Final Outbound Investment Rule Issued
The Department of the Treasury released final regulations to implement President Biden’s Executive Order 14105 (Outbound Investment Order), establishing a framework for controls on U.S. outbound investments that raise national security concerns in or related to the People’s Republic of China as well as Hong Kong and Macau, in several technology sectors relevant to military, intelligence, surveillance, or cyber-enabled capabilities. The final rule, which was announced by Treasury on October 28 will be officially published in the Federal Register this week on November 15, 2024.

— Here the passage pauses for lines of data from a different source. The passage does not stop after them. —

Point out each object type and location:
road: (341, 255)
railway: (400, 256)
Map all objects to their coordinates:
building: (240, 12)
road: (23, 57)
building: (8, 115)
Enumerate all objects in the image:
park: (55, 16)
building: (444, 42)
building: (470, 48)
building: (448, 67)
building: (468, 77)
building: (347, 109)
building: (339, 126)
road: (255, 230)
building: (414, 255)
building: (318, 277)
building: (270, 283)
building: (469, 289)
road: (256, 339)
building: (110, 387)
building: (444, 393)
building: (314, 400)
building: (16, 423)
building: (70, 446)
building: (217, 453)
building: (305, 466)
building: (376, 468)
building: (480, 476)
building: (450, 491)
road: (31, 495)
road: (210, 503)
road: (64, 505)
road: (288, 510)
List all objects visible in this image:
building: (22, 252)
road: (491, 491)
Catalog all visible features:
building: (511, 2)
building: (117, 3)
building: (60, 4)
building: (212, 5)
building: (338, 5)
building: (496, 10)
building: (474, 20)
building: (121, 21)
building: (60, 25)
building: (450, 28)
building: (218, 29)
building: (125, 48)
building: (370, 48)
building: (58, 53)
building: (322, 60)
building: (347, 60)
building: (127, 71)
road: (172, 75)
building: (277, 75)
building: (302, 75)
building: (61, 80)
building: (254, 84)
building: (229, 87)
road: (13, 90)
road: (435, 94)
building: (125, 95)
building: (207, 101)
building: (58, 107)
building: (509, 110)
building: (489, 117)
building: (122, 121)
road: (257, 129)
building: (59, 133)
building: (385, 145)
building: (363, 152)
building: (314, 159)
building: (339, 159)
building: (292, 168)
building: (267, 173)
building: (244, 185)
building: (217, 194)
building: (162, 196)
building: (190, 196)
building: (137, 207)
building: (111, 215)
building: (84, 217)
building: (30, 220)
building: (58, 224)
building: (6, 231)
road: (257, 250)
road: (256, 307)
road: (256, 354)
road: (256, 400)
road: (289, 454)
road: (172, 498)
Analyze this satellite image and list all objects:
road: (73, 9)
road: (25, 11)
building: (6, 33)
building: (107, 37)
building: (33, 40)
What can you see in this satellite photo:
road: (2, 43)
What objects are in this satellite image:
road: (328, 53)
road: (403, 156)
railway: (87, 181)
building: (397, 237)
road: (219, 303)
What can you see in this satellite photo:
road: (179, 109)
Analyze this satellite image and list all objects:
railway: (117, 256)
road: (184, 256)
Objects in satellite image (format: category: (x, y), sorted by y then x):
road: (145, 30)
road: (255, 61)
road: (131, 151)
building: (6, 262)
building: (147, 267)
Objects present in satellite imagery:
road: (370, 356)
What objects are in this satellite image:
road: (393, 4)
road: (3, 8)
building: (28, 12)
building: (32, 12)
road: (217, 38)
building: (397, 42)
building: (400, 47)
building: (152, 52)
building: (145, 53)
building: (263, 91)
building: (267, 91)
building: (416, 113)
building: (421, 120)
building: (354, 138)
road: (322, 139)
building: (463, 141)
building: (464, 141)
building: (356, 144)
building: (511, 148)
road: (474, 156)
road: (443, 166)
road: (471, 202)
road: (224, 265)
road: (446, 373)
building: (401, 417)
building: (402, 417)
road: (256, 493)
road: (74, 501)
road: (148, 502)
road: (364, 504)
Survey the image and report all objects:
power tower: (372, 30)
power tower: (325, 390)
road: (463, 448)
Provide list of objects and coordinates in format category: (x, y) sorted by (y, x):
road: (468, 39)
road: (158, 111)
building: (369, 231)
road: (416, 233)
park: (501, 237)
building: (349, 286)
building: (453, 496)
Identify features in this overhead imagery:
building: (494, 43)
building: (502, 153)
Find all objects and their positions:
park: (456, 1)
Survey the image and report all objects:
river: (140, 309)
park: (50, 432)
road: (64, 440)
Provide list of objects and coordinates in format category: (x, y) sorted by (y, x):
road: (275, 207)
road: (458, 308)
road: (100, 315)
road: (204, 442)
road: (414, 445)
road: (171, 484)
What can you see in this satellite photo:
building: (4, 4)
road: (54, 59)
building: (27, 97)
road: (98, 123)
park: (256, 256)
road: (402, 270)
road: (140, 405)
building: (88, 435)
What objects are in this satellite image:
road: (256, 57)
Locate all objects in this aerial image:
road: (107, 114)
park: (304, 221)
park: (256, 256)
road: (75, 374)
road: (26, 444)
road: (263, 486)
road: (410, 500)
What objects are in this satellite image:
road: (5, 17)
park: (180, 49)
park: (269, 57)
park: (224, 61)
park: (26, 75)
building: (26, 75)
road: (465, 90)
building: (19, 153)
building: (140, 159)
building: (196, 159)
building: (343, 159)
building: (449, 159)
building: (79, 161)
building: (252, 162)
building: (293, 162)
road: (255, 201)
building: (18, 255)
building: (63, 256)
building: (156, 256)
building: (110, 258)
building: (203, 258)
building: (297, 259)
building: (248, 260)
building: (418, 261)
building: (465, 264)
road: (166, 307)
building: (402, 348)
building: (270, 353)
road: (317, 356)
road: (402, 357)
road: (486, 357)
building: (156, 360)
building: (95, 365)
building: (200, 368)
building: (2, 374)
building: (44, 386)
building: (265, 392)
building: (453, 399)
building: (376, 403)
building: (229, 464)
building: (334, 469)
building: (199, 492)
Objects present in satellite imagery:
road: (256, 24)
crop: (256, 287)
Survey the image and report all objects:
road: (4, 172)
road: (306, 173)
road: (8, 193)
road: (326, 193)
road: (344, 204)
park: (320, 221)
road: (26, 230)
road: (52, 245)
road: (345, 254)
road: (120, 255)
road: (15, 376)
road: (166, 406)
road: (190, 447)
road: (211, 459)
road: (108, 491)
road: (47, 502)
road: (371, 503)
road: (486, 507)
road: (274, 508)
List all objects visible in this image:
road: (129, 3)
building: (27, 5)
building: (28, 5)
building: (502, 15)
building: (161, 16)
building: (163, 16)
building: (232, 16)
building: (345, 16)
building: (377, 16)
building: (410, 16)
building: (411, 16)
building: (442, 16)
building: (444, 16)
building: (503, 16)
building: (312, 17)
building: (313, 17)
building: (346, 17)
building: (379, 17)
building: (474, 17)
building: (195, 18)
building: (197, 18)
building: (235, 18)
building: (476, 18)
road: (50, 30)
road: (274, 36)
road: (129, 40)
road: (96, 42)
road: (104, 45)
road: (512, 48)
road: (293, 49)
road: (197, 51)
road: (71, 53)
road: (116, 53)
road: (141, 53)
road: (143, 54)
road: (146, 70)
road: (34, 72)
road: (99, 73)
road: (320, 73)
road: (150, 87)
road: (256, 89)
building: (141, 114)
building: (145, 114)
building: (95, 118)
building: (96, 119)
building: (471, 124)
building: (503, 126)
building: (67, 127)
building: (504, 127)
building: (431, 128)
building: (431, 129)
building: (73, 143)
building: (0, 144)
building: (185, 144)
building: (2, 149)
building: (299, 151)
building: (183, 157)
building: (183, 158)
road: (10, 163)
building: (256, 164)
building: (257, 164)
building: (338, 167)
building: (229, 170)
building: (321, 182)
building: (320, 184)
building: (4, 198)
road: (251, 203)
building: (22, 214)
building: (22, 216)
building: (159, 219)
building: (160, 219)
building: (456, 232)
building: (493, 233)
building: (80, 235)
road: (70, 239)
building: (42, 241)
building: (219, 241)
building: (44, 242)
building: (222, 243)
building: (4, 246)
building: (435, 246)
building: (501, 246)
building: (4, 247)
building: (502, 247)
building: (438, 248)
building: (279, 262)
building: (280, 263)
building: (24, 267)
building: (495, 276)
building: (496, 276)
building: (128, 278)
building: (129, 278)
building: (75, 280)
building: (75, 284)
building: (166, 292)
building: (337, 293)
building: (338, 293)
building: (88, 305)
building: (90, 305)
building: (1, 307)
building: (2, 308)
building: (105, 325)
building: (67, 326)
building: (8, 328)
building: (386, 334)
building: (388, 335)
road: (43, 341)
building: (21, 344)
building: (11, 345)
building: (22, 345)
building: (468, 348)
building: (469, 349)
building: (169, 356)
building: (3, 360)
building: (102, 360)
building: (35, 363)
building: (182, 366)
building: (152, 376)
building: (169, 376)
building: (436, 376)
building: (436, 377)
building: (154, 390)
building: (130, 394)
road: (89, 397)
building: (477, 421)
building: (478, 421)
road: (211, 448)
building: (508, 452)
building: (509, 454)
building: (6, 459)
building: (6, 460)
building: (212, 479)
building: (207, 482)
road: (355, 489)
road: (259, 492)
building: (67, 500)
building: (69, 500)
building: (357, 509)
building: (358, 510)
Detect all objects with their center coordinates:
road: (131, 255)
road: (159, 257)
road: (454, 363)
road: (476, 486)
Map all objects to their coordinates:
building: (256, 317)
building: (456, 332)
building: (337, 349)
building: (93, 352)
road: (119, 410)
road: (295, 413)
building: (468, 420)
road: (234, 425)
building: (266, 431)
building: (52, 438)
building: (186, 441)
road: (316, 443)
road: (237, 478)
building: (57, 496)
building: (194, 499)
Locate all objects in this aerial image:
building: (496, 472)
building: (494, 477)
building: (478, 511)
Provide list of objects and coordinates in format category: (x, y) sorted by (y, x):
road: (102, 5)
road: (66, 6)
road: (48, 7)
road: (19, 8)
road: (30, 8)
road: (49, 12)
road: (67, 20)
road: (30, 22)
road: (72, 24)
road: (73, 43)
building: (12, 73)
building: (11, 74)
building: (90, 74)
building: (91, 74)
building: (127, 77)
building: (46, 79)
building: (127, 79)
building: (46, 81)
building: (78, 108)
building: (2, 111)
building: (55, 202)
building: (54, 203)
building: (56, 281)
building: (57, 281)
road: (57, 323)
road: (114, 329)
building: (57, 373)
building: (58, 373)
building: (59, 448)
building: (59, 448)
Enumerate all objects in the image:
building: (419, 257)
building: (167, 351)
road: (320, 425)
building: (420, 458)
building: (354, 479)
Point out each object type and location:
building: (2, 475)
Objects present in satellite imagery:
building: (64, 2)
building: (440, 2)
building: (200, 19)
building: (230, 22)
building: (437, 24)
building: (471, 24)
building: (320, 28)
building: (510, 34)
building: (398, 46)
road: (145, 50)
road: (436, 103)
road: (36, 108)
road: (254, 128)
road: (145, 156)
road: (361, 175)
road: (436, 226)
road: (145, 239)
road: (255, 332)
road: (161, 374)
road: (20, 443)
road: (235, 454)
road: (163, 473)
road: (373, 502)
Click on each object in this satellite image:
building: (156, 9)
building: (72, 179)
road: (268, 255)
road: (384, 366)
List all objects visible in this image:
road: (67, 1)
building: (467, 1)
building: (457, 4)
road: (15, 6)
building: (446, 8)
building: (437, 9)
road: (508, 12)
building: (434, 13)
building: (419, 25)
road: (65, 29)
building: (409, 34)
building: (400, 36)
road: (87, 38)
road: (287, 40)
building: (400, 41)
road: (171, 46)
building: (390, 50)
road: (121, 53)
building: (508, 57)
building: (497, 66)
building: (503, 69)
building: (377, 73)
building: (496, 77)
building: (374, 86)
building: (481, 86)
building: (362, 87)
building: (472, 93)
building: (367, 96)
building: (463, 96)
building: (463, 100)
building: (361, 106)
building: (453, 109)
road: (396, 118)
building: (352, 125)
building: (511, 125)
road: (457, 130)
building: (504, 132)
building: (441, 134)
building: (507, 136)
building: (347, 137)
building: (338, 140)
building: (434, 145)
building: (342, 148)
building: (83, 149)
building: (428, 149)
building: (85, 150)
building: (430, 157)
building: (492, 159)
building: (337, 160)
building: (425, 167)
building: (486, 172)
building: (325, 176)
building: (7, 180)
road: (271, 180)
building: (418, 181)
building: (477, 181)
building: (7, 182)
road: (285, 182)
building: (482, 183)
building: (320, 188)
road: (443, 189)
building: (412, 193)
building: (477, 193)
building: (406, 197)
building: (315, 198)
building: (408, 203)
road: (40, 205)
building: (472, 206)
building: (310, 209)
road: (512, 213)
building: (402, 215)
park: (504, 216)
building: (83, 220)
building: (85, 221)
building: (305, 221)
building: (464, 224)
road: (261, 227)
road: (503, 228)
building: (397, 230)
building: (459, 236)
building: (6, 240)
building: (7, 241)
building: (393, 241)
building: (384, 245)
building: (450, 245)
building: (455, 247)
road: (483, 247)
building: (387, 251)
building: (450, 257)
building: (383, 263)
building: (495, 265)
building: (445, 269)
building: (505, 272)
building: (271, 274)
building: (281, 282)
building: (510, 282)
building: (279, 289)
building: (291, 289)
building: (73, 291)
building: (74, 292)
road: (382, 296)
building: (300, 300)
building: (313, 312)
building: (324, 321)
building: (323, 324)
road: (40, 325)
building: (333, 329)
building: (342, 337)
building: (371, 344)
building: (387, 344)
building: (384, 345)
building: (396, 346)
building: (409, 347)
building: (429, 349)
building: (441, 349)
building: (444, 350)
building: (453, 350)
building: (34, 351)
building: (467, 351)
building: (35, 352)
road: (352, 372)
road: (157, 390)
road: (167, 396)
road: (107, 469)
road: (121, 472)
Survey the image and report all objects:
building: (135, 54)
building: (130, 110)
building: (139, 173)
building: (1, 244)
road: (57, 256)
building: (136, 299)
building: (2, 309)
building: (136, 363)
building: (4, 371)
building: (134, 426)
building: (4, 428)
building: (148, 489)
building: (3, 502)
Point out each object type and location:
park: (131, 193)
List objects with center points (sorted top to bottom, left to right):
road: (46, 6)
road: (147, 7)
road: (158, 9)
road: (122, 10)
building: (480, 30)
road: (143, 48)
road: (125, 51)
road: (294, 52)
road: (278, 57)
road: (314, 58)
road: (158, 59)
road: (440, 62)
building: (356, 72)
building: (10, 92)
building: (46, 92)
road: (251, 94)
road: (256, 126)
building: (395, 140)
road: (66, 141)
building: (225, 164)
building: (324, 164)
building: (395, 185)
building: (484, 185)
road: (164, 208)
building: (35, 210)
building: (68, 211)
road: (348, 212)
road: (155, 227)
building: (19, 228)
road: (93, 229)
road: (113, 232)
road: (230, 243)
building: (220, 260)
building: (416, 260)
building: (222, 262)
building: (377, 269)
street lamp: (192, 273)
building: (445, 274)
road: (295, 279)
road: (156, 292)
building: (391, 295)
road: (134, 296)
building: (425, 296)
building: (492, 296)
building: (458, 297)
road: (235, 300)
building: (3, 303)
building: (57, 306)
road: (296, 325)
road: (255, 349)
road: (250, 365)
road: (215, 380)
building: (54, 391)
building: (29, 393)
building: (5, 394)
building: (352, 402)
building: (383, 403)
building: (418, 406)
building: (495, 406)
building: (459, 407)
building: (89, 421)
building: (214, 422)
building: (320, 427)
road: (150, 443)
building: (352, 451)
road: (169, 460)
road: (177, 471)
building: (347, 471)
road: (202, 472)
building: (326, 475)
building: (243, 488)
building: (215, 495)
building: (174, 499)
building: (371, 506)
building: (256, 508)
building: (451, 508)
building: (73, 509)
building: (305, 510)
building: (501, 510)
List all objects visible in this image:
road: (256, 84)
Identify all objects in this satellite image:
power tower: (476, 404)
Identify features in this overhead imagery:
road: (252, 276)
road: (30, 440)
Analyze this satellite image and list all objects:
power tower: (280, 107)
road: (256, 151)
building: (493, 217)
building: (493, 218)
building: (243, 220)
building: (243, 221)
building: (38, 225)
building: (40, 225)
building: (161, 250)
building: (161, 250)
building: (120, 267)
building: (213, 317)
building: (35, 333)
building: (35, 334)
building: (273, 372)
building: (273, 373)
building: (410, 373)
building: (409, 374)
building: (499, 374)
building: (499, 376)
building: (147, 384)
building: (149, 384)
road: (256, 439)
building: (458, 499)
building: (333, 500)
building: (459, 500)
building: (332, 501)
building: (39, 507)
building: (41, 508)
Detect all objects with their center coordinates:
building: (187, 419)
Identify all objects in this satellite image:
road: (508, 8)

Under the new regulations, U.S. investments will either face outright prohibitions or will need to be reported within three specific areas related to national security: semiconductors and microelectronics; quantum information technologies; and certain artificial intelligence (AI) systems. In the realm of semiconductors and microelectronics, there are strict bans on specific fabrication and advanced packaging tools, as well as on the design and fabrication of certain advanced integrated circuits. However, designs, fabrications, or packaging of integrated circuits not specifically listed as prohibited will still require notification. When it comes to quantum information technologies, the development of quantum computers and the production of crucial components necessary for their creation are explicitly prohibited. The rule takes effect on January 2, 2025.